At that time, however, artisans were not able to sell their goods abroad and produced only for the domestic market and tourists. In 2014, Abduvali took to e-commerce website eBay to start selling contemporary artisan products online.

“My first deal was selling embroidery from our artisans in [the town of] Nurota. Later, I posted several items, including vintage embroideries from the late 20th century. I thought my work was done and that the products would sell themselves. That was a big mistake.”

In early 2016 he saw his sales taper off, and knew he had to take a more curated approach. “I decided to diversify the goods in the store and exhibit more clothes made using vintage embroideries. The clothes quickly sold out, and then I decided to sew chapans [traditional robes] and decorate them with embroidery. I hired craftswomen who lived in rural areas. They sewed robes, coats, and dresses on vintage sewing machines and by hand. That is how I started my production and began to study trends.”

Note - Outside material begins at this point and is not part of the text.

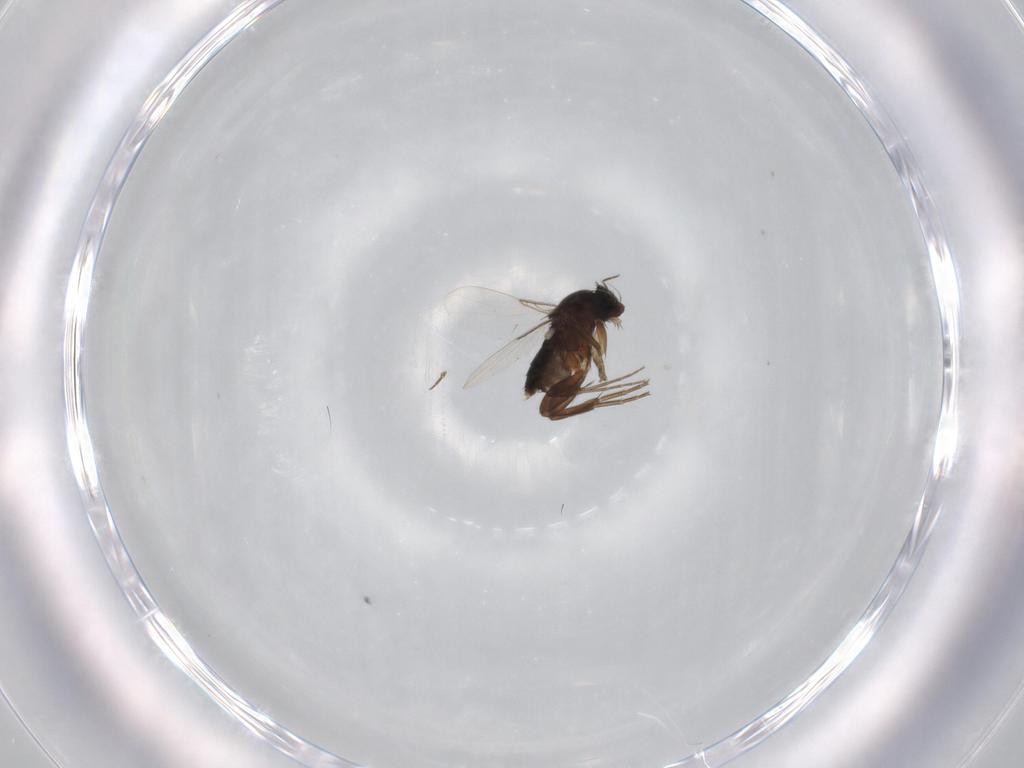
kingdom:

In 2019, Abduvali visited the GroundZero coworking center in Tashkent, where he met Lola Saifi. Lola is an artisan and businesswoman. She launched her own art gallery Human House in Tashkent. “Lola asked for help opening a store on eBay. So, we opened the Human House online store together.”

When the COVID-19 pandemic closed brick-and-mortar stores in 2020, leaving many local artisans without income, Abduvali decided to help by training artists to sell their products online. He started by helping a few friends set up shops on the online marketplace Etsy.

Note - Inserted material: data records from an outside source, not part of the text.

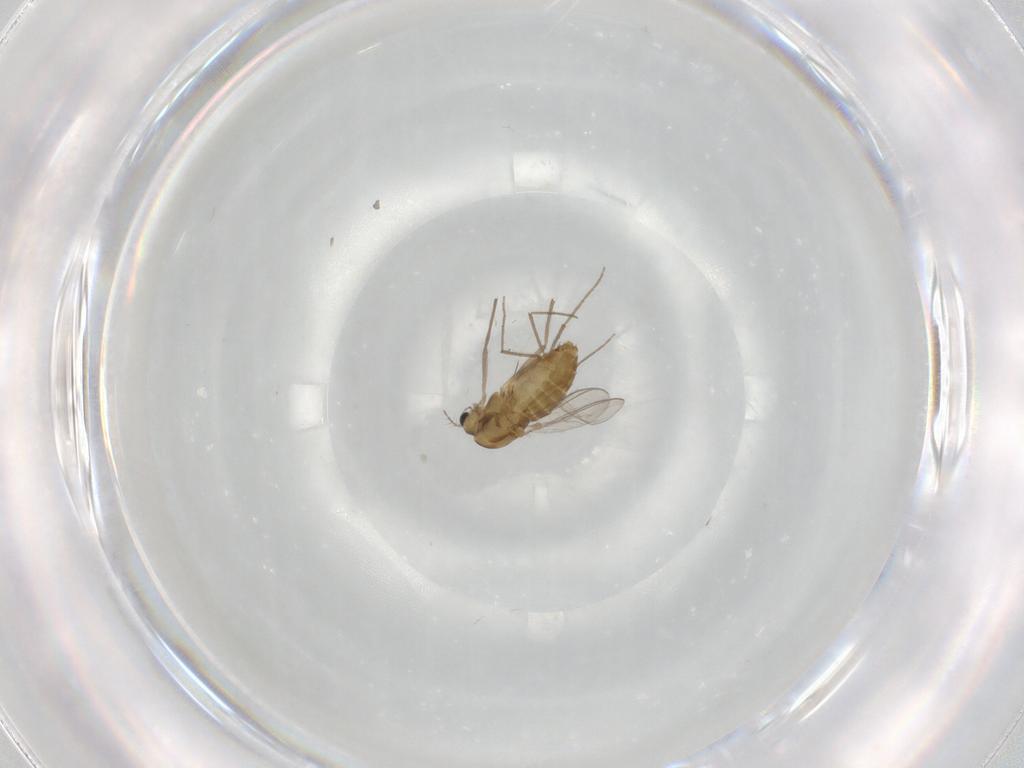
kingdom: Animalia
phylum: Arthropoda
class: Insecta
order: Diptera
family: Chironomidae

“Lola Saifi told me about the eBay Central Asia Hub project, funded by the International Trade Center as part of the Ready4Trade Central Asia project and USAID’s Future Growth Initiative. She offered to take part in the eBay Central Asia Hub project as a coach,” says Abduvali. “I was introduced to digital commerce trainers, one of whom was Fabian Staechelin. Thanks to USAID and Ready4Trade Central Asia, Fabian has helped many of our artisans open stores on eBay and taught them how to sell online.”

Participants in the USAID-supported eBay Central Asia Hub training learned how to analyze the market with eBay seller tools, use photos for product presentation, design and build an online store, and develop shipping and privacy policies.

After the training, Abduvali revamped his online store and relaunched operations in December 2021. As of January 2022, he sold 26 items, valued at over $2,000. Now he is working with Fabian to set up a U.S.-based fulfillment warehouse to reduce delivery times.

After the training, Abduvali went on to teach five local entrepreneurs the basics of e-commerce, which allowed them to sell their goods on Etsy and eBay. His students include miniatures master Feruza Temirova, now known as Feruzart on eBay; Farrukh Ergashev of the Bukhara Suzani embroidery company, now selling on Etsy and eBay; Markhamat Umarova, Tashkent-based clothing designer now selling on eBay; Abdullo Narzullaev, master of Gijduvan ceramics, currently selling on Etsy; and Feruza Akhrarova, clothing designer from Bukhara who recently opened her own eBay store. Abduvali continues to receive requests from other artisans interested in launching eBay and Etsy sales. In the future, he would like to offer e-commerce courses in order to reach more members of the artisan community.

Abduvali is also a father of four children, and says that his youngest daughter does beautiful beadwork and has dreams of becoming a fashion designer one day. With his extensive experience and growing network of professional mentors, he is committed to investing in a new generation of artists. “I will help her fulfill her dream,” he promises.

In 2021, USAID partnered with the Ready4Trade project to create the eBay Central Asia Hub and trained 20 entrepreneurs from Kazakhstan, Kyrgyzstan, Tajikistan, Turkmenistan, and Uzbekistan to expand into e-commerce. As a result, 18 participants have launched online stores, listing a total of 462 products and reaching a total of 60 sales in their first five months. The sellers have received tailored, one-on-one support throughout the process. Through the eBay Hub, entrepreneurs across Central Asia – 80 percent of whom are women – have gained access to new customers worldwide and are leading the way in regional e-commerce transformation.